Economic weakness ignored, again, the dollar finished the week with an upside flurry from the frolicking Fed follies: sufficiently so such that all the BEGOS Markets suffered a down week. This peek for the week from the "Misery Loves Company Dept."

BEGOS vs Dollar

And specific to the precious metals, we next turn to their 10-day Market Profiles, yesterday's settles (the white bar in each panel) buried deeply therein. For gold on the left, having run out of near-term trading supporters, 'twould not be untoward to take a run at the 1306 structural support (of 02 May). For Sister Silver on the right, should 18.50 fail, her like structural support (also of 02 May) would come in at 18.06:

Gold 10 Day vs Silver 10 Day

So as to how it all stacks up, here we've...

The Gold Stack
Gold's Value per Dollar Debasement, (from our opening "Scoreboard"): 2629
Gold’s All-Time High: 1923 (06 September 2011)
The Gateway to 2000: 1900+
Gold’s All-Time Closing High: 1900 (22 August 2011)
The Final Frontier: 1800-1900
The Northern Front: 1750-1800
On Maneuvers: 1579-1750
The Floor: 1466-1579
Le Sous-sol: Sub-1466
Base Camp: 1377
Year-to-Date High: also 1377 (06 July)
10-Session “volume-weighted” average price magnet: 1343
Trading Resistance: 1325 / 1329 / 1343 / 1348 / 1352 /1355

Gold Currently: 1324, (expected daily trading range ("EDTR"): 15 points)
10-Session directional range: down to 1321 (from 1364) = -43 points or -3%
Trading Support: None; (Structural Support: 1306)
Neverland: The Whiny 1290s
The Weekly Parabolic Price to flip Short: 1277
Support Band: down to 1240 (from 1280)
The 300-Day Moving Average: 1192
Year-to-Date Low: 1061 (04 January)

Finally, we've these few notes:

■ You many have read this past week about Morgan Stanley (NYSE:MS) being tapped for apparent mismanagement by its own employees of their 401k retirement plan. One can only wonder what Henry M. and Harold S. would have to say about that. It does beg the question: how is yours being managed? Got Gold?
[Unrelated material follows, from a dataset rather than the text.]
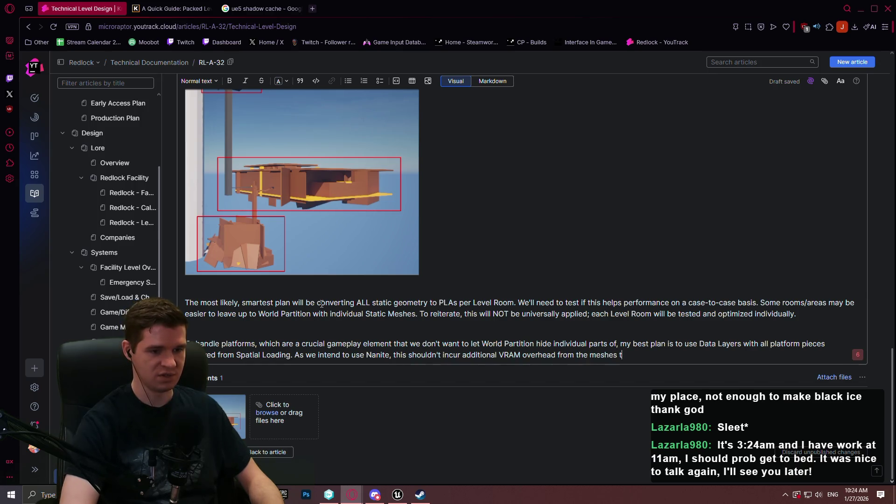
{"action": "type", "text": "hemselves, tho"}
■ MarketWatch has assembled an article with some ten charts, dutifully including an earnings table, suggesting "Why the Stock Market May Be Ripe for Correction." From our purview, all that is really necessary to stave off a "crash" (our more descriptive lexiconic selection) indeed are earnings. Either double them, or halve the stock market. Got Gold?

■ Remember bitcoin, that stuff borne of "blockchain technology" that is basically a bunch of algorithms effecting "cryptocurrencies" which are verifiably traded using a computer network that exclaims "Look Ma! No central ledger!"? Well, four major banks, (one of which we're embarrassed to say is Swiss), expect to launch another one of these phreak phaux phantasms in 2018 toward making intra-bank et alia financial settling more efficient. Imagine the plug gettin' pulled on that baby. Oh my, have you Got Gold?
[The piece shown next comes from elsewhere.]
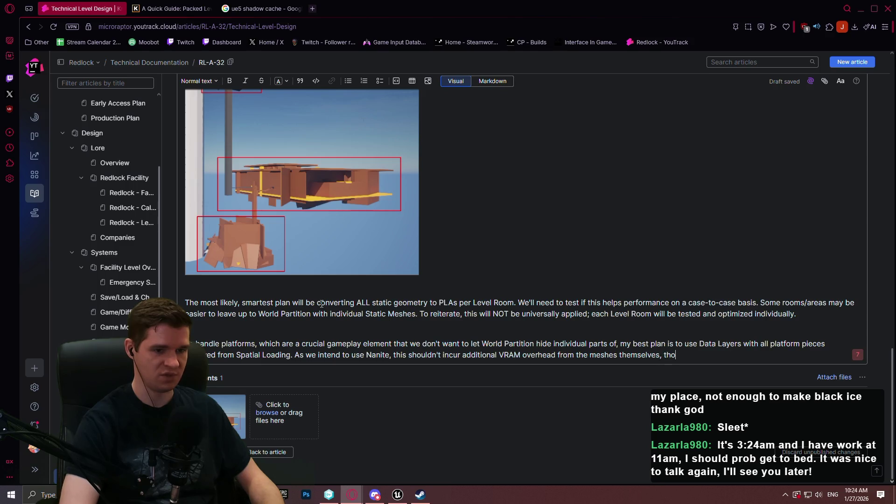
{"action": "type", "text": "ugh we'll need to"}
■ And an "op-ed" in the FinTimes this past week suggests that "Negative rates [are] not the drama they seem." 'Twas a fair piece, although to us oldsters and the yield chasers out there, having to pay an entity to save your dough is, again, a bit like that Formula one car having swapped ends. As for the drama bit, 'twill take on that of Wagnerian proportions upon banks converting your deposits into their equity. Oh mercy, we trust you've Got Gold!

So toward September we go with 21 metrics coming into the Econ Baro in the new week. Shall another bazillion payrolls have been created in this election year's August? Mind your Gold and, at least, it hold!